··· Data supplied ···

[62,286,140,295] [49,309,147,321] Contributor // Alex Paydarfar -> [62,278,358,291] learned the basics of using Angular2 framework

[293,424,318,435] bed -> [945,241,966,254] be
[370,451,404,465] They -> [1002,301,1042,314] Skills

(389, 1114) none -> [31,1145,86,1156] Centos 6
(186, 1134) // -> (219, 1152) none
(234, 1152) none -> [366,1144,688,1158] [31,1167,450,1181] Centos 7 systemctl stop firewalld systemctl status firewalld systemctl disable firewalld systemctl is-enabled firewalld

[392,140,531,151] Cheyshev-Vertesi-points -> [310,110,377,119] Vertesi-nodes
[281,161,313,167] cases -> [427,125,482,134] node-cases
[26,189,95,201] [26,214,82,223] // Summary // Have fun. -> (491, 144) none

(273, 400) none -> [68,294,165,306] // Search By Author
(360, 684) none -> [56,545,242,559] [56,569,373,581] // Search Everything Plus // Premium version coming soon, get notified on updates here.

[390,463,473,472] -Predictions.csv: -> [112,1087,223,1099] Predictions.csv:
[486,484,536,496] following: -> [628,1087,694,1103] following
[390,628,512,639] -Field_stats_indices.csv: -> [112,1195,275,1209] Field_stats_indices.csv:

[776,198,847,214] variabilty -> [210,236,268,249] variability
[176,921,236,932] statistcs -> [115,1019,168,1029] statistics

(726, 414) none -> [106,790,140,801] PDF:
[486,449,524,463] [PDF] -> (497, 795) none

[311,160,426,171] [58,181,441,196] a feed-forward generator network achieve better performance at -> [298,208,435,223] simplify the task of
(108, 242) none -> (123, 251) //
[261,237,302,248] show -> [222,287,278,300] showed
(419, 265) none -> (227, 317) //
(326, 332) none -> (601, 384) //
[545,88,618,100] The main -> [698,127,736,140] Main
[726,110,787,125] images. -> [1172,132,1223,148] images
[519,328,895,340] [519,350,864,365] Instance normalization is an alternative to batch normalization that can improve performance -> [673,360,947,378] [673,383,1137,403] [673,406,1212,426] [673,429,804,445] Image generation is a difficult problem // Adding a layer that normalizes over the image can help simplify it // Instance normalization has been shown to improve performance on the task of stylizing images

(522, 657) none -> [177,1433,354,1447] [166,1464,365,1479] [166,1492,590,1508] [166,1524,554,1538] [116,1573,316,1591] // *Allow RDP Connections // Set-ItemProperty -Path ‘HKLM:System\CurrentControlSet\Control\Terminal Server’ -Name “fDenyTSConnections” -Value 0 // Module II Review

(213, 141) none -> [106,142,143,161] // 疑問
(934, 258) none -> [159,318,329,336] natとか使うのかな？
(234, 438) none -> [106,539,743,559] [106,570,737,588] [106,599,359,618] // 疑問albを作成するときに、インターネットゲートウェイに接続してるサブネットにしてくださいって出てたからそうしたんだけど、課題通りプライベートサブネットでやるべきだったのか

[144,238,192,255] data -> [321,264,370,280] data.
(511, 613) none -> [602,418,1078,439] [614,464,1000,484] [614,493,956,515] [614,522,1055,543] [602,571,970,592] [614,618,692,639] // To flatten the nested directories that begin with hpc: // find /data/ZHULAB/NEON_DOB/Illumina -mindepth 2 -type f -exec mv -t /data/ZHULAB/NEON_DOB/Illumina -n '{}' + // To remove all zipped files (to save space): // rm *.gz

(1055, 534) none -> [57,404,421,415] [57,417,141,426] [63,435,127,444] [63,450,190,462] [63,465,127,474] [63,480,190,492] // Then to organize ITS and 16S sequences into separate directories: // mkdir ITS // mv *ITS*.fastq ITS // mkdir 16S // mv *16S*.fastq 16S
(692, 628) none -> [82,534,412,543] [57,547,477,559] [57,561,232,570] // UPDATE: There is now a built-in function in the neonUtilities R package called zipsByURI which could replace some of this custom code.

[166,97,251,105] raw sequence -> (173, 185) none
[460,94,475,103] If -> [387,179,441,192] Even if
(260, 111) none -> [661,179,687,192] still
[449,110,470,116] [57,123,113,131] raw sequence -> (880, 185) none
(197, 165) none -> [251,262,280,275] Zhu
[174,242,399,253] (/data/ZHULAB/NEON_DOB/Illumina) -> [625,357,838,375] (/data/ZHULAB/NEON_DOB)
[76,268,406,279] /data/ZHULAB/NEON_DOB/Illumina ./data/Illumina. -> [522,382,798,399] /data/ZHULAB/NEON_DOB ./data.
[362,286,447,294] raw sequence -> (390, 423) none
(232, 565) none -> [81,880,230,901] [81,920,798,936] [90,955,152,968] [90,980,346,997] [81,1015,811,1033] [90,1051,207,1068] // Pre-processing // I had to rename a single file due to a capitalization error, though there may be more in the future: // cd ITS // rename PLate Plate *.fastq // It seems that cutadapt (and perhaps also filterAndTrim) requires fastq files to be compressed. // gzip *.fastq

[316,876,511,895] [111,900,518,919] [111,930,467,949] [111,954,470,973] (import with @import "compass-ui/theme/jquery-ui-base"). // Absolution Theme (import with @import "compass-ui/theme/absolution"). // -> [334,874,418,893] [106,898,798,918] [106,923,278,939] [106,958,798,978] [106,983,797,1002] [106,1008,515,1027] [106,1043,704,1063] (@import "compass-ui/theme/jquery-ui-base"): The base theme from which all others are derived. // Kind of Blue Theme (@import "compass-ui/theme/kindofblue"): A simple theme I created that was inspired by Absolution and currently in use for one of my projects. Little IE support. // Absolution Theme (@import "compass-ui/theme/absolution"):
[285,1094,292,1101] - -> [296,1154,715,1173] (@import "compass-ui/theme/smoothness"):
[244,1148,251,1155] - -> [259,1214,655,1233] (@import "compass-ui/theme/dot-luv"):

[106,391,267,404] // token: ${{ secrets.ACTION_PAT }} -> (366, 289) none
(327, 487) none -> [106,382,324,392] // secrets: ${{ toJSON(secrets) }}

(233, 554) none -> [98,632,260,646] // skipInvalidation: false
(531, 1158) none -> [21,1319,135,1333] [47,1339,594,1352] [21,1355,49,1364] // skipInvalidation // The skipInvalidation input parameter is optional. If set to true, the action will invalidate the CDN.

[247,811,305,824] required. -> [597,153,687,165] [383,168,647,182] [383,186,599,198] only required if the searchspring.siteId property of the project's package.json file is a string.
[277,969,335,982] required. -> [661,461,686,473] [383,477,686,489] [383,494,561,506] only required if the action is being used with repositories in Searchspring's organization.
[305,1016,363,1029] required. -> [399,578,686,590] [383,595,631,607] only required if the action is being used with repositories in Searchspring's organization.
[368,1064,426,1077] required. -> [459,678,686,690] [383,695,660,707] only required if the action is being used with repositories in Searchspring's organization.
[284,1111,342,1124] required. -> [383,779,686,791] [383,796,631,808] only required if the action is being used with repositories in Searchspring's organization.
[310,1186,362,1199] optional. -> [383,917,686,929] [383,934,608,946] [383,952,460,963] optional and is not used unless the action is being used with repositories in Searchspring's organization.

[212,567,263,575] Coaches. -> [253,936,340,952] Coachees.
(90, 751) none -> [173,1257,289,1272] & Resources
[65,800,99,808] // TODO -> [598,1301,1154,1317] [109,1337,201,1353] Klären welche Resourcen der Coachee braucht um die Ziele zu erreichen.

···

**Your objective:** Every line of the material above must be set down again exactly.

**Written solution:**
[62,286,140,295] [49,309,147,321] Contributor // Alex Paydarfar -> [62,278,358,291] learned the basics of using Angular2 framework

[293,424,318,435] bed -> [945,241,966,254] be
[370,451,404,465] They -> [1002,301,1042,314] Skills

(389, 1114) none -> [31,1145,86,1156] Centos 6
(186, 1134) // -> (219, 1152) none
(234, 1152) none -> [366,1144,688,1158] [31,1167,450,1181] Centos 7 systemctl stop firewalld systemctl status firewalld systemctl disable firewalld systemctl is-enabled firewalld

[392,140,531,151] Cheyshev-Vertesi-points -> [310,110,377,119] Vertesi-nodes
[281,161,313,167] cases -> [427,125,482,134] node-cases
[26,189,95,201] [26,214,82,223] // Summary // Have fun. -> (491, 144) none

(273, 400) none -> [68,294,165,306] // Search By Author
(360, 684) none -> [56,545,242,559] [56,569,373,581] // Search Everything Plus // Premium version coming soon, get notified on updates here.

[390,463,473,472] -Predictions.csv: -> [112,1087,223,1099] Predictions.csv:
[486,484,536,496] following: -> [628,1087,694,1103] following
[390,628,512,639] -Field_stats_indices.csv: -> [112,1195,275,1209] Field_stats_indices.csv:

[776,198,847,214] variabilty -> [210,236,268,249] variability
[176,921,236,932] statistcs -> [115,1019,168,1029] statistics

(726, 414) none -> [106,790,140,801] PDF:
[486,449,524,463] [PDF] -> (497, 795) none

[311,160,426,171] [58,181,441,196] a feed-forward generator network achieve better performance at -> [298,208,435,223] simplify the task of
(108, 242) none -> (123, 251) //
[261,237,302,248] show -> [222,287,278,300] showed
(419, 265) none -> (227, 317) //
(326, 332) none -> (601, 384) //
[545,88,618,100] The main -> [698,127,736,140] Main
[726,110,787,125] images. -> [1172,132,1223,148] images
[519,328,895,340] [519,350,864,365] Instance normalization is an alternative to batch normalization that can improve performance -> [673,360,947,378] [673,383,1137,403] [673,406,1212,426] [673,429,804,445] Image generation is a difficult problem // Adding a layer that normalizes over the image can help simplify it // Instance normalization has been shown to improve performance on the task of stylizing images

(522, 657) none -> [177,1433,354,1447] [166,1464,365,1479] [166,1492,590,1508] [166,1524,554,1538] [116,1573,316,1591] // *Allow RDP Connections // Set-ItemProperty -Path ‘HKLM:System\CurrentControlSet\Control\Terminal Server’ -Name “fDenyTSConnections” -Value 0 // Module II Review

(213, 141) none -> [106,142,143,161] // 疑問
(934, 258) none -> [159,318,329,336] natとか使うのかな？
(234, 438) none -> [106,539,743,559] [106,570,737,588] [106,599,359,618] // 疑問albを作成するときに、インターネットゲートウェイに接続してるサブネットにしてくださいって出てたからそうしたんだけど、課題通りプライベートサブネットでやるべきだったのか

[144,238,192,255] data -> [321,264,370,280] data.
(511, 613) none -> [602,418,1078,439] [614,464,1000,484] [614,493,956,515] [614,522,1055,543] [602,571,970,592] [614,618,692,639] // To flatten the nested directories that begin with hpc: // find /data/ZHULAB/NEON_DOB/Illumina -mindepth 2 -type f -exec mv -t /data/ZHULAB/NEON_DOB/Illumina -n '{}' + // To remove all zipped files (to save space): // rm *.gz

(1055, 534) none -> [57,404,421,415] [57,417,141,426] [63,435,127,444] [63,450,190,462] [63,465,127,474] [63,480,190,492] // Then to organize ITS and 16S sequences into separate directories: // mkdir ITS // mv *ITS*.fastq ITS // mkdir 16S // mv *16S*.fastq 16S
(692, 628) none -> [82,534,412,543] [57,547,477,559] [57,561,232,570] // UPDATE: There is now a built-in function in the neonUtilities R package called zipsByURI which could replace some of this custom code.

[166,97,251,105] raw sequence -> (173, 185) none
[460,94,475,103] If -> [387,179,441,192] Even if
(260, 111) none -> [661,179,687,192] still
[449,110,470,116] [57,123,113,131] raw sequence -> (880, 185) none
(197, 165) none -> [251,262,280,275] Zhu
[174,242,399,253] (/data/ZHULAB/NEON_DOB/Illumina) -> [625,357,838,375] (/data/ZHULAB/NEON_DOB)
[76,268,406,279] /data/ZHULAB/NEON_DOB/Illumina ./data/Illumina. -> [522,382,798,399] /data/ZHULAB/NEON_DOB ./data.
[362,286,447,294] raw sequence -> (390, 423) none
(232, 565) none -> [81,880,230,901] [81,920,798,936] [90,955,152,968] [90,980,346,997] [81,1015,811,1033] [90,1051,207,1068] // Pre-processing // I had to rename a single file due to a capitalization error, though there may be more in the future: // cd ITS // rename PLate Plate *.fastq // It seems that cutadapt (and perhaps also filterAndTrim) requires fastq files to be compressed. // gzip *.fastq

[316,876,511,895] [111,900,518,919] [111,930,467,949] [111,954,470,973] (import with @import "compass-ui/theme/jquery-ui-base"). // Absolution Theme (import with @import "compass-ui/theme/absolution"). // -> [334,874,418,893] [106,898,798,918] [106,923,278,939] [106,958,798,978] [106,983,797,1002] [106,1008,515,1027] [106,1043,704,1063] (@import "compass-ui/theme/jquery-ui-base"): The base theme from which all others are derived. // Kind of Blue Theme (@import "compass-ui/theme/kindofblue"): A simple theme I created that was inspired by Absolution and currently in use for one of my projects. Little IE support. // Absolution Theme (@import "compass-ui/theme/absolution"):
[285,1094,292,1101] - -> [296,1154,715,1173] (@import "compass-ui/theme/smoothness"):
[244,1148,251,1155] - -> [259,1214,655,1233] (@import "compass-ui/theme/dot-luv"):

[106,391,267,404] // token: ${{ secrets.ACTION_PAT }} -> (366, 289) none
(327, 487) none -> [106,382,324,392] // secrets: ${{ toJSON(secrets) }}

(233, 554) none -> [98,632,260,646] // skipInvalidation: false
(531, 1158) none -> [21,1319,135,1333] [47,1339,594,1352] [21,1355,49,1364] // skipInvalidation // The skipInvalidation input parameter is optional. If set to true, the action will invalidate the CDN.

[247,811,305,824] required. -> [597,153,687,165] [383,168,647,182] [383,186,599,198] only required if the searchspring.siteId property of the project's package.json file is a string.
[277,969,335,982] required. -> [661,461,686,473] [383,477,686,489] [383,494,561,506] only required if the action is being used with repositories in Searchspring's organization.
[305,1016,363,1029] required. -> [399,578,686,590] [383,595,631,607] only required if the action is being used with repositories in Searchspring's organization.
[368,1064,426,1077] required. -> [459,678,686,690] [383,695,660,707] only required if the action is being used with repositories in Searchspring's organization.
[284,1111,342,1124] required. -> [383,779,686,791] [383,796,631,808] only required if the action is being used with repositories in Searchspring's organization.
[310,1186,362,1199] optional. -> [383,917,686,929] [383,934,608,946] [383,952,460,963] optional and is not used unless the action is being used with repositories in Searchspring's organization.

[212,567,263,575] Coaches. -> [253,936,340,952] Coachees.
(90, 751) none -> [173,1257,289,1272] & Resources
[65,800,99,808] // TODO -> [598,1301,1154,1317] [109,1337,201,1353] Klären welche Resourcen der Coachee braucht um die Ziele zu erreichen.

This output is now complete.